Wednesday, June 15, 2016

Speed, Agility and Quickness - SAQ

Speed, agility and quickness (SAQ) training allows a person to enhance their ability to accelerate, decelerate, and dynamically stabilize their entire body during higher-velocity acceleration and deceleration movements in all planes of motion.2 Neuromuscular function is vital to SAQ because the activity and the interaction of the central nervous system coupled together with the muscles ultimately influence the rate and strength of muscle contraction.1
-Speed is the ability to move the body in one intended direction as fast as possible
-Agility is the ability to start, stop, and change direction quickly, while maintaining proper posture
-Quickness is the ability to react and change body position with maximal rate of force production, in all planes of motion and from all body positions, during functional activities.
SAQ training is usually used by athletes to improve sports performance, but can also be used by healthy sedentary adults and those with medical limitations.  The increased neuromuscular, biomechanical and physiological demand used in SAQ training can aid in weight loss, coordination, movement proficiency, and helps prevent injury when applied safely.2 SAQ drills require greater demands on the body’s biologic system than does a more common steady-state, moderate-intensity modalities.  The demand on the body’s biologic systems facilitates constant responses and adaptation.  These rapid adaptations are critical in the development, maintenance, and improvement of neuromuscular, physiologic, and biomechanical proficiency from childhood through the senior years.2  
SAQ drills are a type of interval training in which participants exhibit short, repeated bouts of high-intensity activity.  So using SAQ drills would make a good choice for weight loss because of its high intensity and variety of movements required.  To use the SAQ drills for weight loss, be sure to design them in a fashion to keep the heart rate up for fat oxidation and caloric expenditure.

Resources:
1Baechle, T. R., Earle, R. W., & National Strength & Conditioning Association (U.S.). (2000).

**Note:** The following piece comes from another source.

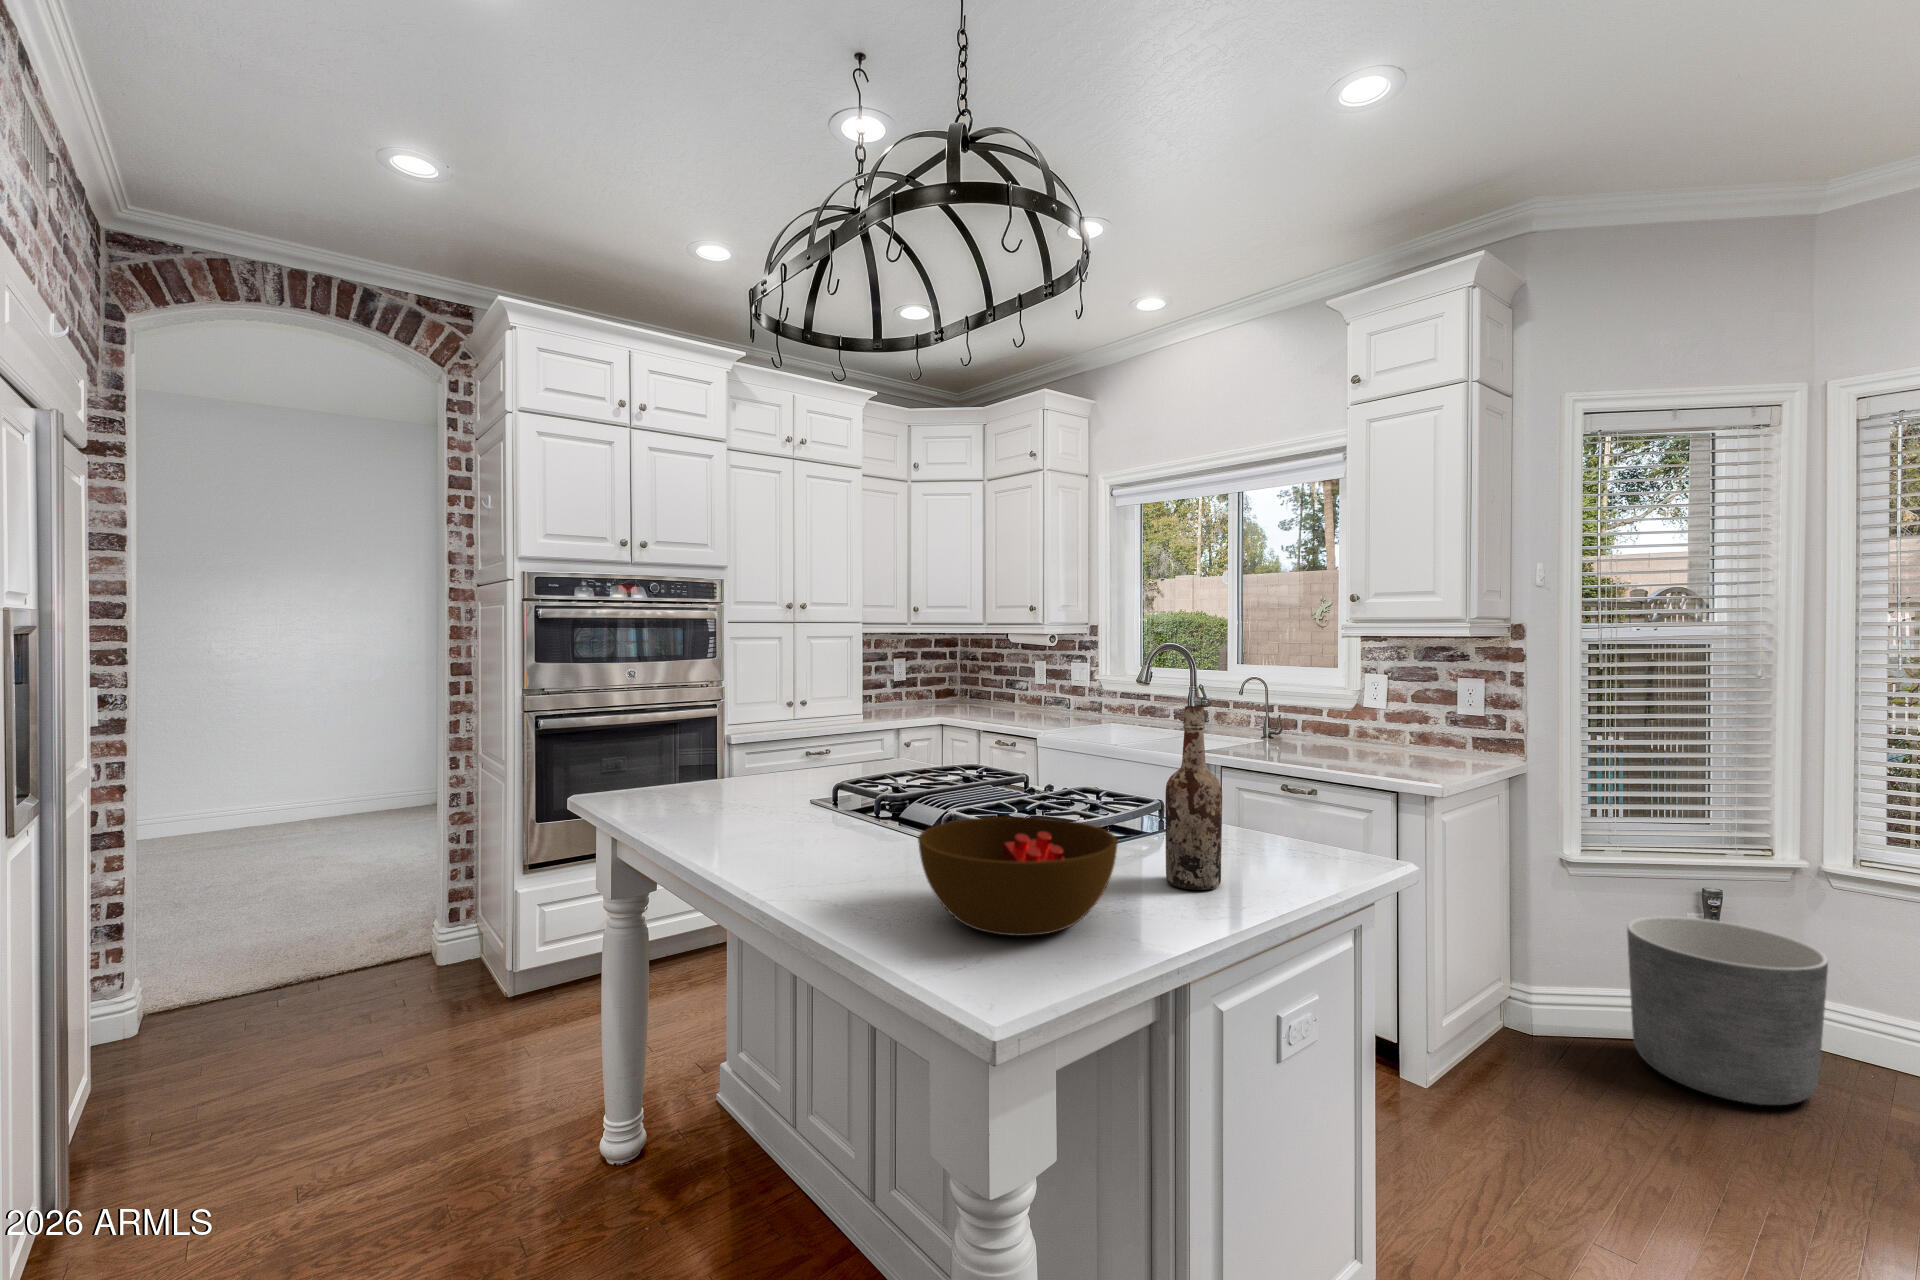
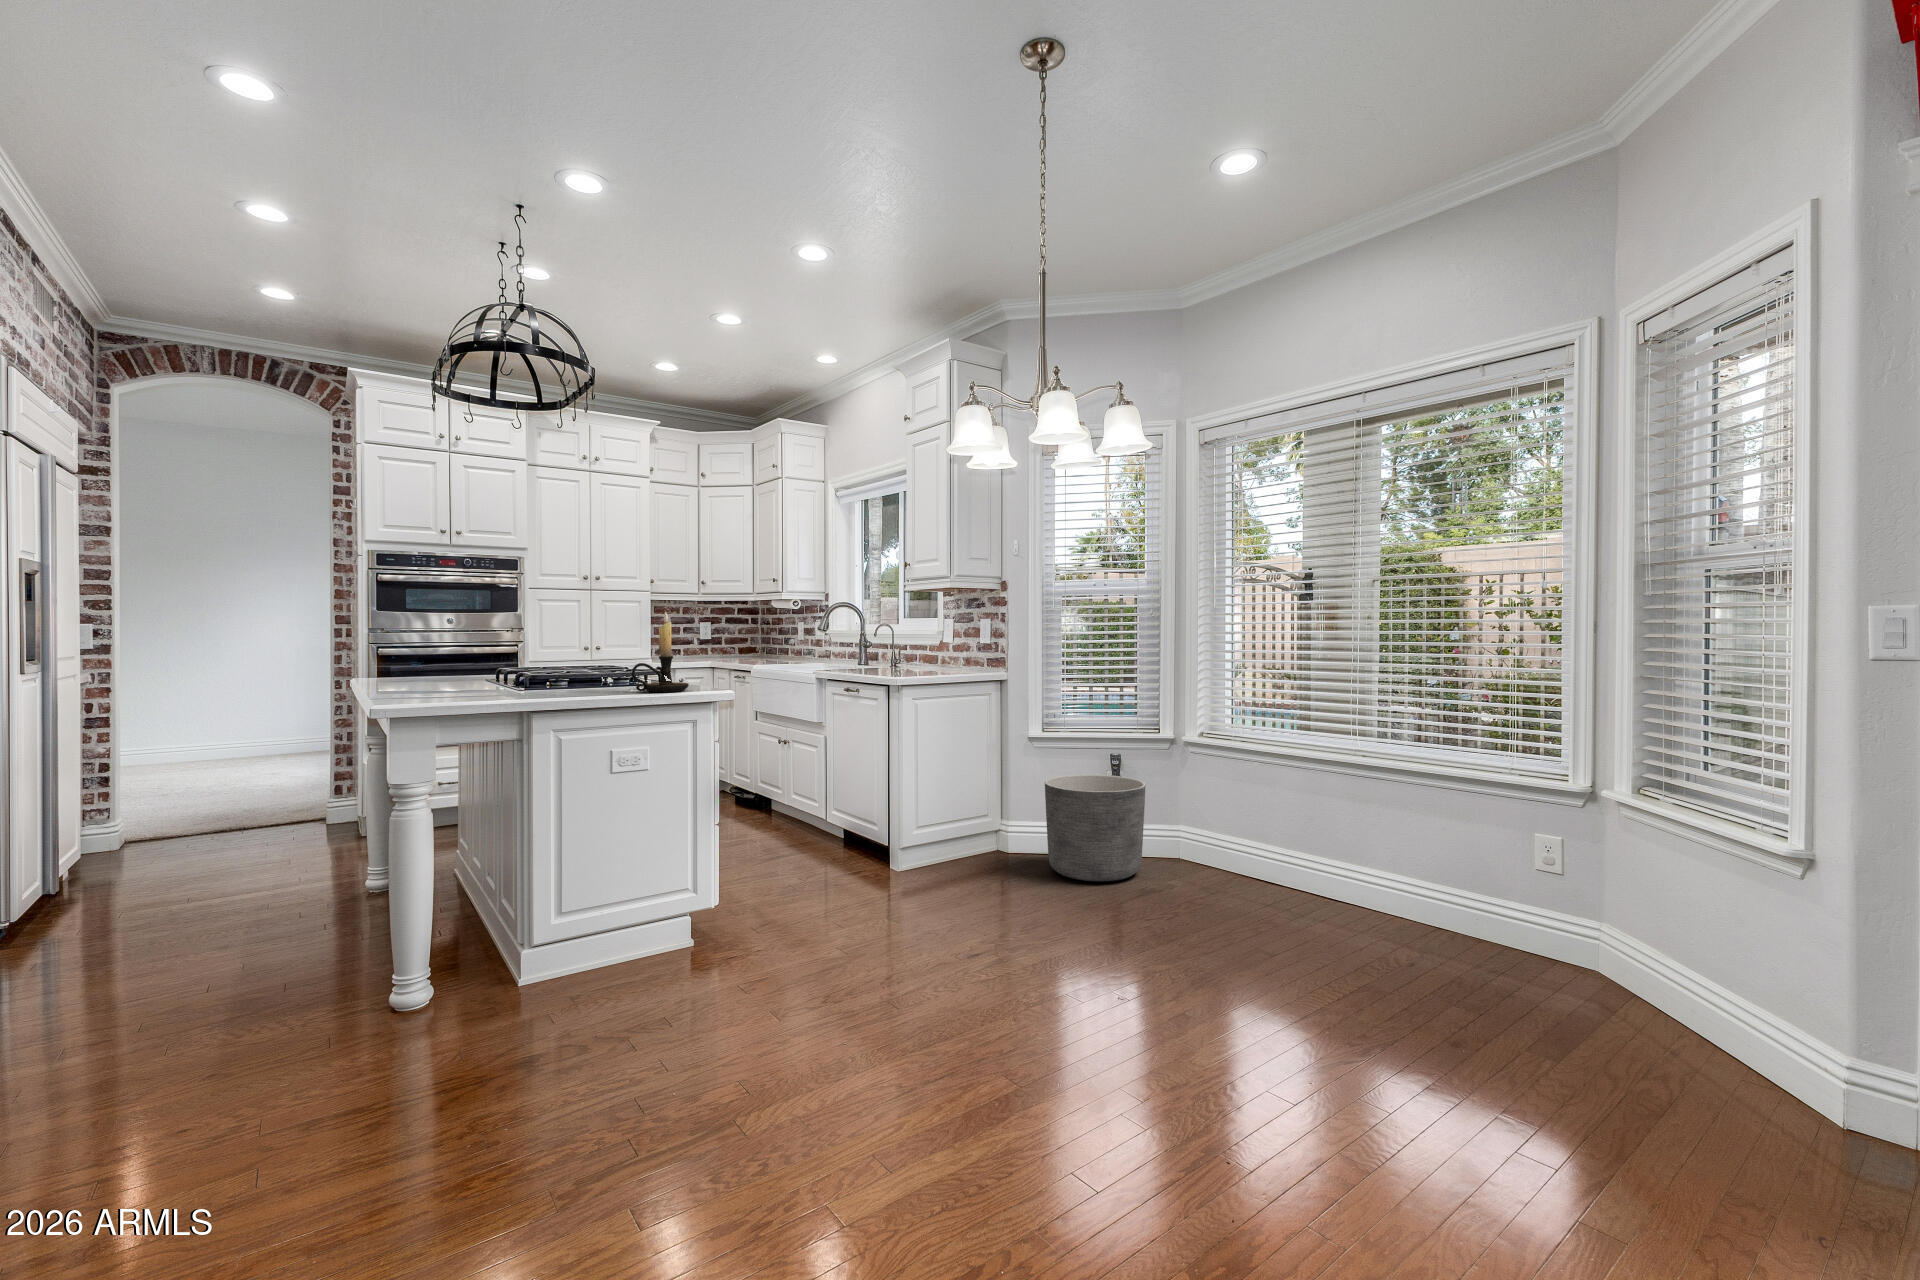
wine bottle: present [1165,706,1222,890] -> none [569,603,599,695]
candle holder: none [1251,712,1335,869] -> present [632,611,689,692]
bowl: present [918,817,1118,936] -> none [404,658,513,700]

Essentials of strength training and conditioning. Champaign, Ill: Human Kinetics.
2 Clark, M., Lucett, S., & Corn, R. J. (2008). NASM essentials of personal fitness training. Philadelphia: Wolters Kluwer Health/Lippincott Williams & Wilkins


1 comment:

  1. Nice post Rick! I really enjoy hope you emphasized that SAQ training is not only for athletes but can also be beneficial to the general population. I also like how you stressed the importance of our neuromuscular system and how it functions during SAQ training! Great stuff!